Document text:
*** Block opens ***

The High Court has held that the words "in any way involving any act, error or omission" before a certain date in an exclusion clause in a professional indemnity policy meant "indirectly caused by".  The act, error or omission must be part of the chain of causation leading to the insured's liability for the underlying claim, not merely part of the historical context or background, for the exclusion to bite.  The policy in question also included (a) a notification clause providing that notification as soon as practicable was a condition precedent to recovery; and (b) a continuity of cover clause.  On the facts the insured had given notice under the 2013/2014 policy in accordance with the notification clause.  The Court stated, obiter dicta, that even if the insured should have notified the claim under the 2012/2013 policy, it would have been entitled to cover under the 2013/2014 policy by virtue of the continuity of cover clause.

Background

This case concerned a claim by ARC Capital Partners Limited (the "Manager"), a fund manager, under its professional indemnity insurance policy. 

The Manager managed investments for ARC Capital Holdings Limited (the "Fund").  In December 2010, the Manager invested approximately RMB 480 million (about US$75 million) in a property business on behalf of the Fund.  The shares in the property business were never transferred to the Fund.

*** Block closes ***

Information given:

*** Block opens ***

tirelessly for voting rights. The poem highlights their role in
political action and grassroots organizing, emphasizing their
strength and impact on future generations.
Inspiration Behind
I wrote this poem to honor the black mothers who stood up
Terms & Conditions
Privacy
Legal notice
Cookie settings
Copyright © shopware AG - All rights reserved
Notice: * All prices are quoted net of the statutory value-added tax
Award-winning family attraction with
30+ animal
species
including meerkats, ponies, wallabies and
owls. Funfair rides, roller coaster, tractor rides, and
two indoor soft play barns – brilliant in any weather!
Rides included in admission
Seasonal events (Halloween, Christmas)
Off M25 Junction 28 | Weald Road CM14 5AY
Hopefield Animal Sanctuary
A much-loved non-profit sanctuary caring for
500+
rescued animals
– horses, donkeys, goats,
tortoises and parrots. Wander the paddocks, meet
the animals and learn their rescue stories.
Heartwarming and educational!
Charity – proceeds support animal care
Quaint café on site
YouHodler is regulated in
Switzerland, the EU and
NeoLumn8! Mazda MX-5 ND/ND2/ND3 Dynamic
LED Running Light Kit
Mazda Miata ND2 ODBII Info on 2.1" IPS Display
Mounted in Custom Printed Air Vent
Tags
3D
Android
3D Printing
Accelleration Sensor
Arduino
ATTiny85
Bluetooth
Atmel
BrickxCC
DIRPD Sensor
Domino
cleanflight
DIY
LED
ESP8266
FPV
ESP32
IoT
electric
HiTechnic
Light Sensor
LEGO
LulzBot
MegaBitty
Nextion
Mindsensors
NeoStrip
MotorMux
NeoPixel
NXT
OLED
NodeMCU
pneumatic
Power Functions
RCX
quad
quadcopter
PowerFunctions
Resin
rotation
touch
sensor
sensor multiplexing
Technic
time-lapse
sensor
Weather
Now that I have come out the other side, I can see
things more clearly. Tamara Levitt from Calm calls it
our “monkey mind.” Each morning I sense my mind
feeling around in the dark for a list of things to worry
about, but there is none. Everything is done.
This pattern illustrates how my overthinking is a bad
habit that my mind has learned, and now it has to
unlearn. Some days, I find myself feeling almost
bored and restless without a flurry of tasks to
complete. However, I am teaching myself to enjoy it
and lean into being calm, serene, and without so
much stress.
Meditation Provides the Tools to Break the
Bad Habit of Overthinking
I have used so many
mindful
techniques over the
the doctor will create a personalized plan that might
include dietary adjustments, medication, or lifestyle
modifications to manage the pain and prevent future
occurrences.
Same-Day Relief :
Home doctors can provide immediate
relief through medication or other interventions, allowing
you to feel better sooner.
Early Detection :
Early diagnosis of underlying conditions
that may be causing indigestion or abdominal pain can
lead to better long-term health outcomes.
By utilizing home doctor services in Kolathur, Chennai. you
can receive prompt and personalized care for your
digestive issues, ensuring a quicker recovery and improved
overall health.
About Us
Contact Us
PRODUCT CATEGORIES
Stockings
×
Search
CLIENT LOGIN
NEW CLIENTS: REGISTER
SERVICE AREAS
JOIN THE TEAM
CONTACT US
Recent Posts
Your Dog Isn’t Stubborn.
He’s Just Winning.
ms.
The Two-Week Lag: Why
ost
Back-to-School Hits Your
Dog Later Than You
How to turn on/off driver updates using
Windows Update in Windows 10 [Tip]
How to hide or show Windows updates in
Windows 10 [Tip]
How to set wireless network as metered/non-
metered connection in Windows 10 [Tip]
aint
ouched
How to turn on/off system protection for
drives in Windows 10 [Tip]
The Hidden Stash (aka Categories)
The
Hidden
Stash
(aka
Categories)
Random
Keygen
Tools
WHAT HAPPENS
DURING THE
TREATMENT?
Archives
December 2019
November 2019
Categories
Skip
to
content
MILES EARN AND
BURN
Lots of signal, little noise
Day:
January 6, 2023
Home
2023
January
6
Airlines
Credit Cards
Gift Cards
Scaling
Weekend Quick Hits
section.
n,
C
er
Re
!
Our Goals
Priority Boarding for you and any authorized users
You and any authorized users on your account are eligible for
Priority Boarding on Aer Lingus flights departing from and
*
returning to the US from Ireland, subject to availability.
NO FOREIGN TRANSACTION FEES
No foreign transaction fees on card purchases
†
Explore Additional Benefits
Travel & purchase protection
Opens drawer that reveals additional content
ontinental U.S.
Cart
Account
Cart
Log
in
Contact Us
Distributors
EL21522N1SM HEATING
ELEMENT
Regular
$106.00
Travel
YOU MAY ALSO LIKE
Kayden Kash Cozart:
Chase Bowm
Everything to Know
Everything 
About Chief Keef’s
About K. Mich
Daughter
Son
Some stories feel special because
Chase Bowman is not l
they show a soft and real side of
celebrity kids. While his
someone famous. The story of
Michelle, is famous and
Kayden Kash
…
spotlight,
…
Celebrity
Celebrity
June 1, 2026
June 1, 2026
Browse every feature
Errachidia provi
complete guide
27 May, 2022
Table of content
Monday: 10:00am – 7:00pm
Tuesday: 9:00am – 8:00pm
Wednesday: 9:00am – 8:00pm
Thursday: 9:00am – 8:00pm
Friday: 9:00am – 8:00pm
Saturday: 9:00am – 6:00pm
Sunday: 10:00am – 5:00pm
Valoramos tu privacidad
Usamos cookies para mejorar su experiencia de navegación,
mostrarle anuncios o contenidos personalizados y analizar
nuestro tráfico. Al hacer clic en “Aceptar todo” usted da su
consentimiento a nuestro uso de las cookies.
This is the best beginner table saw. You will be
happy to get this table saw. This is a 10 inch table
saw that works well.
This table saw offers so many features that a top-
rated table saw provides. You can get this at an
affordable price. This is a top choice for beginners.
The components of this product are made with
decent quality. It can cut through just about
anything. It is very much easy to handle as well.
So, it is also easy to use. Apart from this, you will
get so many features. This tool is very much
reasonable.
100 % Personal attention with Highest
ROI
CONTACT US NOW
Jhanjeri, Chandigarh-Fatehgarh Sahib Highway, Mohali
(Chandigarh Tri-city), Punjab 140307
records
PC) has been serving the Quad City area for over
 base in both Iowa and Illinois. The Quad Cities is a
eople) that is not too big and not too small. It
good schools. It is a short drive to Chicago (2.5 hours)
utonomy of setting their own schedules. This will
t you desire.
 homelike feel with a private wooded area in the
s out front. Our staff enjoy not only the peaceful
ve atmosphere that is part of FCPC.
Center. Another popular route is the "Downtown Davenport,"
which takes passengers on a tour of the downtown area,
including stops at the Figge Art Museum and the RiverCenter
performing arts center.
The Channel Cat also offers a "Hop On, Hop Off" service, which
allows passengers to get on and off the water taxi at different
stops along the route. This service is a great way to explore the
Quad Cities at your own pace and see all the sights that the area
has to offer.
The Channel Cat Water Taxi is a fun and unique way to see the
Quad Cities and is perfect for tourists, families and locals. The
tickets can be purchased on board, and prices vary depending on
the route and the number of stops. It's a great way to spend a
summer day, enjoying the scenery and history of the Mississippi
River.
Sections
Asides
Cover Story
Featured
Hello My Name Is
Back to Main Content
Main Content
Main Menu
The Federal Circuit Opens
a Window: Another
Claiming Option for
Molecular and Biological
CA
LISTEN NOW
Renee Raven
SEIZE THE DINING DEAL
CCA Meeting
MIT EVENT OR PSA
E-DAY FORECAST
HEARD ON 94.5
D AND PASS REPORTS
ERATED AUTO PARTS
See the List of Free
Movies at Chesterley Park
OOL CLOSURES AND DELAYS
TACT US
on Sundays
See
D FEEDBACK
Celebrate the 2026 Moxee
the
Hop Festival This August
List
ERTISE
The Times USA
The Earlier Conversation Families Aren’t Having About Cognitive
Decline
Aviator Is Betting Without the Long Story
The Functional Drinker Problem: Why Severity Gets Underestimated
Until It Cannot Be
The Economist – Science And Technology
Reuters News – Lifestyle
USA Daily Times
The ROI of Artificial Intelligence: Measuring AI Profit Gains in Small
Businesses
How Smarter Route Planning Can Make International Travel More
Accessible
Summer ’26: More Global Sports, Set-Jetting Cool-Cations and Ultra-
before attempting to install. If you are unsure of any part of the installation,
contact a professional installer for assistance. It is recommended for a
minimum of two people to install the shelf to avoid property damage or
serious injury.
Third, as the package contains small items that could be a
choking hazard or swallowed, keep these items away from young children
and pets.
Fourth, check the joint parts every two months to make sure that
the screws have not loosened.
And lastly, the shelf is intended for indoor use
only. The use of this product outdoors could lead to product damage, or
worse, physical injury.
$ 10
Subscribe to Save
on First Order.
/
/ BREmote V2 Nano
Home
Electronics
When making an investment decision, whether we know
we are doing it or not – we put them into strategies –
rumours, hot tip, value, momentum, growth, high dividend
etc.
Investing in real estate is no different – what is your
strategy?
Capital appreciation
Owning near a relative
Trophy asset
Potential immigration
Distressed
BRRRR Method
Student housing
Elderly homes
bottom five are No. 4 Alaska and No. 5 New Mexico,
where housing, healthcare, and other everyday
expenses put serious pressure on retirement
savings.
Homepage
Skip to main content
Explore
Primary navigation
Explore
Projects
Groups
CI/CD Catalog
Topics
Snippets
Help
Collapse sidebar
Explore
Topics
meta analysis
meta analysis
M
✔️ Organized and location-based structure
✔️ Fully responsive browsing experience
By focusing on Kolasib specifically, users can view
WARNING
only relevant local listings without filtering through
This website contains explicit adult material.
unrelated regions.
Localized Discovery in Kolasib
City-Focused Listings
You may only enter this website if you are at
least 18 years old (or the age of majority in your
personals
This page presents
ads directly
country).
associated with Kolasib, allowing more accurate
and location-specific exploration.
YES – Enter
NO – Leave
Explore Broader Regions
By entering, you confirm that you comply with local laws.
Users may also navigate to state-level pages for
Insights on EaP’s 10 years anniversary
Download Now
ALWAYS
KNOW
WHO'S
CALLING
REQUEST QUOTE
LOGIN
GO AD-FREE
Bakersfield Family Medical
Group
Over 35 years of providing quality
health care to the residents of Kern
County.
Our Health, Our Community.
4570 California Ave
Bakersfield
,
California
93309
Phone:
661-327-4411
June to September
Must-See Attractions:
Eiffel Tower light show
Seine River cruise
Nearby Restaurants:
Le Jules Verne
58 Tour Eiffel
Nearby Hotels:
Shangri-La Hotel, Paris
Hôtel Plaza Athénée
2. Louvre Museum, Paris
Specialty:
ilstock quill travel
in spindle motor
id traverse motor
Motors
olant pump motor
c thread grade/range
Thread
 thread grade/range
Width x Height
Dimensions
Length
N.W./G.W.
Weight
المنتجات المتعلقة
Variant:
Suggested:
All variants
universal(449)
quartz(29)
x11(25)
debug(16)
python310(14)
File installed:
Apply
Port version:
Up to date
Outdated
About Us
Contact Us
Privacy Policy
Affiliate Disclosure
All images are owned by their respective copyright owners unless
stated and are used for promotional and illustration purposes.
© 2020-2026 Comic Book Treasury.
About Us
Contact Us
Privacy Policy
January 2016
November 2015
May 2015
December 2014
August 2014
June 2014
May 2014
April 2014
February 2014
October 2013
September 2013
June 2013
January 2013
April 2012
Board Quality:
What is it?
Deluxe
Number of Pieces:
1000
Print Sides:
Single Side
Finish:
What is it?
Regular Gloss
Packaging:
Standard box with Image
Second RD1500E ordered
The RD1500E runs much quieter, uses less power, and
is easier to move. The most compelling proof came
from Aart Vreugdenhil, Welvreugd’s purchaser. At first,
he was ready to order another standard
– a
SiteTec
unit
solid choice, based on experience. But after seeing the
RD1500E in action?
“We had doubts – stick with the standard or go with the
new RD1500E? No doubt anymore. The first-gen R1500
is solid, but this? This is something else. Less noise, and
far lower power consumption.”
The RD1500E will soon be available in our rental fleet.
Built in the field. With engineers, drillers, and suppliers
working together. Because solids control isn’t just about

*** Block closes ***

Tasks and exercises:
1 – From the insurance case summary, reproduce verbatim the passage between "The Manager managed" and "to the Fund.", inclusive.
2 – According to the insurance case summary, how much did the Manager invest in the property business in December 2010?
3 – In the insurance case summary, why did the Court say the insured would still have been covered under the 2013/2014 policy even if it should have notified the claim under the 2012/2013 policy?

Solutions in order:
1 –
The Manager managed investments for ARC Capital Holdings Limited (the "Fund").  In December 2010, the Manager invested approximately RMB 480 million (about US$75 million) in a property business on behalf of the Fund.  The shares in the property business were never transferred to the Fund.

2 – Approximately RMB 480 million, or about US$75 million.

3 – The policy included a continuity of cover clause. The Court said, obiter dicta, that this clause would have entitled the insured to cover under the 2013/2014 policy.